“A Sociedade da Neve” me foi recomendado por vários amigos de bom gosto. Adiei a sessão, imaginando as emoções possíveis numa trama tão emotiva.
A história é conhecida por mim há tempos. Era neném quando o avião uruguaio caiu nos Andes. Os desdobramentos do episódio foram tão marcantes que, já maior, durante a infância, várias vezes ouvi contar a saga dos sobreviventes do acidente nas conversas de família. Tudo que se viram obrigados a fazer para manterem-se vivos.
O filme é excelente. Concorre ao Oscar e é digno da premiação. Um elenco muito bom, dedicado à atuação e ao trabalho corporal (alguns atores definham, como os personagens, no avançar da história). Um roteiro muito bem costurado, inteligente na escolha do narrador, respeitoso com a história real, dramático como a narrativa pede, sem ser apelativo. A abordagem do canibalismo, por exemplo, perde um pouco a aridez por ter o foco no dilema moral e psicológico dos jovens diante de uma decisão de vida ou morte, sem recorrer a misticismos ou exploração visual dos gestos canibais. A direção perfeita, sabendo dosar emoções, entre o desespero, a alegria e a anestesia. O filme tem diálogos marcantes e silêncios retóricos. Prende a atenção do início ao fim. É emocionante durante todo o percurso e, ainda assim, o final consegue subir mais um degrau e ser muito comovente.
É, antes de tudo, sobre o milagre da sobrevivência numa situação absurda e hostil. Um milagre nascido na união e na perseverança da sociedade formada, na fé devotada tanto ao homem quanto ao divino. Uma fé que faz a esperança sempre insistir, mesmo quando falta sentido e sobra dor.
Também é sobre resiliência. Mostra-nos como sermos o que somos e pensarmos o que pensamos é um luxo, por vivermos num ambiente, num tempo e num meio que nos permite assim nos expressarmos. Invertido o mundo conhecido por nós, de forma drástica, os valores julgados inabaláveis podem ceder. Mesmo provocando culpa ou dúvida no início, cedem tão rotineiramente até substituírem os anteriores. Se não conseguimos imaginar uma situação tão específica como a do filme, pensemos em adversidades como as guerras, por exemplo, a nos exigirem a compreensão de razões, necessidades e realidades desconhecidas, mantendo a vida como o bem maior.

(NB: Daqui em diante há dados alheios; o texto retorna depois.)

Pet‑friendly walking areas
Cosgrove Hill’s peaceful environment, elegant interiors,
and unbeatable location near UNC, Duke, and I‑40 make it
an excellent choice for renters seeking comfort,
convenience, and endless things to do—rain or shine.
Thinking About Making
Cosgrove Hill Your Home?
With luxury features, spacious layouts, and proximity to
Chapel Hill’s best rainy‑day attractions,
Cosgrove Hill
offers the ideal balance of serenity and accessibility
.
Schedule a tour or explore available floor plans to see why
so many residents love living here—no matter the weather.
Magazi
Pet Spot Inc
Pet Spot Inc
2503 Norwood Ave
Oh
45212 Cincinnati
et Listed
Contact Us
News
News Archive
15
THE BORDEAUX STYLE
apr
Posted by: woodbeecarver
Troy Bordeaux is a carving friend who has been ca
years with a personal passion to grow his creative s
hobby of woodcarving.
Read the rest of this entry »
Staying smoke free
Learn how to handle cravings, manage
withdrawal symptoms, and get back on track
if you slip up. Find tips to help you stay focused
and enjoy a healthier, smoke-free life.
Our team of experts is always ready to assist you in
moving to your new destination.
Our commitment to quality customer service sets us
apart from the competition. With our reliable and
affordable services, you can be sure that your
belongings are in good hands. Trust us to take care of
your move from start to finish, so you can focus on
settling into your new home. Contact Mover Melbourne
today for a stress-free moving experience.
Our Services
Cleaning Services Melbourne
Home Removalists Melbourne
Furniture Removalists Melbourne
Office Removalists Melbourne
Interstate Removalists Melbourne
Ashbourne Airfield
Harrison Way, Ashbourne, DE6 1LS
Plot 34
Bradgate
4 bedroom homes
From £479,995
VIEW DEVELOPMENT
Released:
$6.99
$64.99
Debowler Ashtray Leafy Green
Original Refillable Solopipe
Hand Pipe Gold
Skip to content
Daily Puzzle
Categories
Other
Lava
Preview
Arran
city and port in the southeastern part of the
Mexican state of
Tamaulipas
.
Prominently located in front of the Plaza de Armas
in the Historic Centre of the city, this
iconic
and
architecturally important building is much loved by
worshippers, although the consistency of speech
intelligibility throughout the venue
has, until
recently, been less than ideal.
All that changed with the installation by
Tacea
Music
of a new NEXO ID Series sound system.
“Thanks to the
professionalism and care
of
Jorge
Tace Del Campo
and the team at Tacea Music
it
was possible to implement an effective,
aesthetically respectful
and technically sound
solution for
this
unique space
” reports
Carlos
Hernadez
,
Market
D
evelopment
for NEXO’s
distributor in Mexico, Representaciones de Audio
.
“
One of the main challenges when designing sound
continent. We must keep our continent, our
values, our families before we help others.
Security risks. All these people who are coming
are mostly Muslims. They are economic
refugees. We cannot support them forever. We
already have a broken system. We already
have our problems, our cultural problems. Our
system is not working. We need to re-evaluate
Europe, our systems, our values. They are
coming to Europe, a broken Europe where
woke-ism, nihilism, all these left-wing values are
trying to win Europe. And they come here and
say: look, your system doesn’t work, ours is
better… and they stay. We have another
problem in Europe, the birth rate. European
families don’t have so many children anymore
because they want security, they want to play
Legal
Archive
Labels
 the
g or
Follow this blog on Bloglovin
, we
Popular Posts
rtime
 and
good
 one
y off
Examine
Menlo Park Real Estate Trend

Sobre amizade, vínculos e união, o filme fala de interdependência. Evidencia a necessidade de dar-se as mãos, dividir o trabalho, gerir potências, apoiar-se uns aos outros, para sobreviver-se. Mesmo os que se acham “inúteis”, por alguma limitação, somam experiência, inteligência, são referência de afeto ou exemplo ao grupo. Aqueles rapazes tão jovens, a maioria nos seus 20 e poucos anos, nos ensinam uma lição esquecida frequentemente: a força de um grupo está na aceitação das diferenças. Conviver é aceitar a liberdade de ser do outro. E focar no melhor para o grupo. Admitir, mesmo com tristeza, sua opinião ser vencida eventualmente, sem quebrar o compromisso com o propósito maior. E ter novas oportunidades para trazer novas ideias. Quando aprenderemos também?
O filme é triste. Mas o saldo final é de muita beleza.